Living labs, he said, fill the critical gap in understanding, designing and deploying multi-sector, multi-technology, multi-energy source integrated approaches to cooling, to deliver and balance maximum economic, environmental and societal impact. A centre of excellence, Peters said, would create an international coalition of partners including technology innovators and stakeholders from the academic, public, financiers, for-profit and not-for-profit sectors working together to accelerate new science through demonstration, validation and manufacture to accelerate delivery of workable products into the global market.

Finally, Peters said, with regard to advocating system-level design and harnessing waste and renewable energy sources, it is important to bring together technology and systems innovation into “a cross-sector, needs-driven systems approach for specific markets harnessing renewable and waste energy sources”.  “There is an urgent need to understand the extent of the challenge and how to meet it,” he said, “not only at a sectoral level but also at the system level.

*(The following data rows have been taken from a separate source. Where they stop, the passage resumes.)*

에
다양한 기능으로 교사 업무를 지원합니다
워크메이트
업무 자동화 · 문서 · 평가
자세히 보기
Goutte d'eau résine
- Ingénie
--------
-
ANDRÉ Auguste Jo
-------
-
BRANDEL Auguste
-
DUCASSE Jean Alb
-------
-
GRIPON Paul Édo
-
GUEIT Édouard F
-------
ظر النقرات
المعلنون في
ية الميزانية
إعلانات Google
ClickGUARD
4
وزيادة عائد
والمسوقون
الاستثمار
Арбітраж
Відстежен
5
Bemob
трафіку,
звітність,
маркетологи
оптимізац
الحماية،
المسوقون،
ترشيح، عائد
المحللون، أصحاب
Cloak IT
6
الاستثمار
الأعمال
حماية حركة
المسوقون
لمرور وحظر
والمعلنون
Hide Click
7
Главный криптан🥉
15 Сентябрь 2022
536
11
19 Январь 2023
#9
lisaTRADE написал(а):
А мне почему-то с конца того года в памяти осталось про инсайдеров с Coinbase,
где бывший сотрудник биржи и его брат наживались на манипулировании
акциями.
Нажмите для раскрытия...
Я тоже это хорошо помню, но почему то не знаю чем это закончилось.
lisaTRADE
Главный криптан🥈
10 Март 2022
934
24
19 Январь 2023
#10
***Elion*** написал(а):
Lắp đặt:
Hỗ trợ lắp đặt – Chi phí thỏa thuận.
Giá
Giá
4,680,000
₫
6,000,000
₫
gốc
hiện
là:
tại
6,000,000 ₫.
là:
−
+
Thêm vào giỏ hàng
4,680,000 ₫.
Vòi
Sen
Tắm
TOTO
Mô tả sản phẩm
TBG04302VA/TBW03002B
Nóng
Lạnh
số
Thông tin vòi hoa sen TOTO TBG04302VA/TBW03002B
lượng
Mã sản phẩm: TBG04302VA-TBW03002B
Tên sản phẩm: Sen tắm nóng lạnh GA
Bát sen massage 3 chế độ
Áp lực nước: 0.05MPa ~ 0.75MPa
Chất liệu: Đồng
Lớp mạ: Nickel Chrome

This also needs to identify the barriers to intervention and how to create robust commercial models for industry to engage and the opportunity to build skills in-country to deliver and maintain.” This, he said, should take the form of a comprehensive study to deliver a cooling strategy framework and energy and technology impact roadmap to deliver overall system efficiency, operational energy resilience, reduce lifecycle carbon emissions and pollution, and minimise overall costs of cooling, whilst meeting economic and social aspirations.

At the close, Peters said, it was agreed that the Congress was a valuable event and a second event should be held next year, possibly in India or UAE, with the aim of being a global Congress.